Reefs flagged for protection strategies were those that not only had been identified as competitive/stress-tolerant, but also those which had undergone minimal amounts of bleaching during the 2014-17 El Niño event. This was an unprecedented and extensive global bleaching event caused by rising ocean temperatures that resulted in nearly three quarters of coral reefs in their sample being exposed to fatal levels of heating.
Of the more than 2,500 coral reefs included in their analysis, 449 fit the “protect” criteria.
The recover strategy — which was identified for the majority of reefs in the sample — included coral reefs which had recently been composed of mainly competitive or stress-tolerant populations, but which had undergone devastating levels of bleaching during the El Niño event. The authors suggested that mitigation of local stressors, as well as targeted rehabilitation and restoration programs, could help return these reefs to their pre-El Niño functionality.
Finally, the transform strategy included coral reefs which had been on a trajectory of net erosion even before the devastating El Niño event. For these areas, the authors suggested implementing strategies that would help societies that depend on these coral reefs transition away from their reef-dependent livelihoods.
What can we do to help?
The strategies identified by Darling and her co-authors will help put the world’s coral reefs on the road to recovery, but these alone aren’t enough. Carbon emission levels worldwide ultimately need to decrease in order to protect these unique environments from devastating loss.

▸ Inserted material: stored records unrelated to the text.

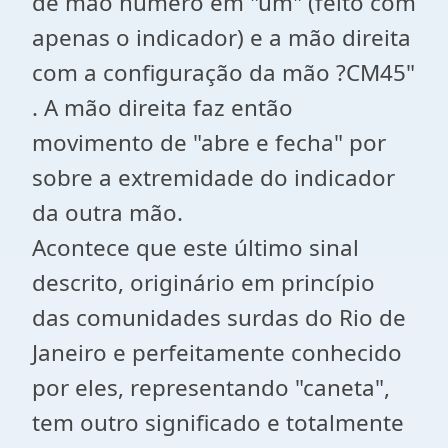
de mão número em "um" (feito com
apenas o indicador) e a mão direita
com a configuração da mão ?CM45"
. A mão direita faz então
movimento de "abre e fecha" por
sobre a extremidade do indicador
da outra mão.
Acontece que este último sinal
descrito, originário em princípio
das comunidades surdas do Rio de
Janeiro e perfeitamente conhecido
por eles, representando "caneta",
tem outro significado e totalmente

“Local management alone — no matter how strategic — does not alleviate the urgent need for global efforts to control carbon emissions,” the authors cautioned in their article. “The widespread persistence of functioning coral assemblages requires urgent and effective action to limit warming to 1.5°C.”
While it may seem hard to affect change as an individual, actions as simple as talking about the climate crisis can have a positive impact. And with any hope, the actions we all take today can help protect our world’s coral reefs far into the future.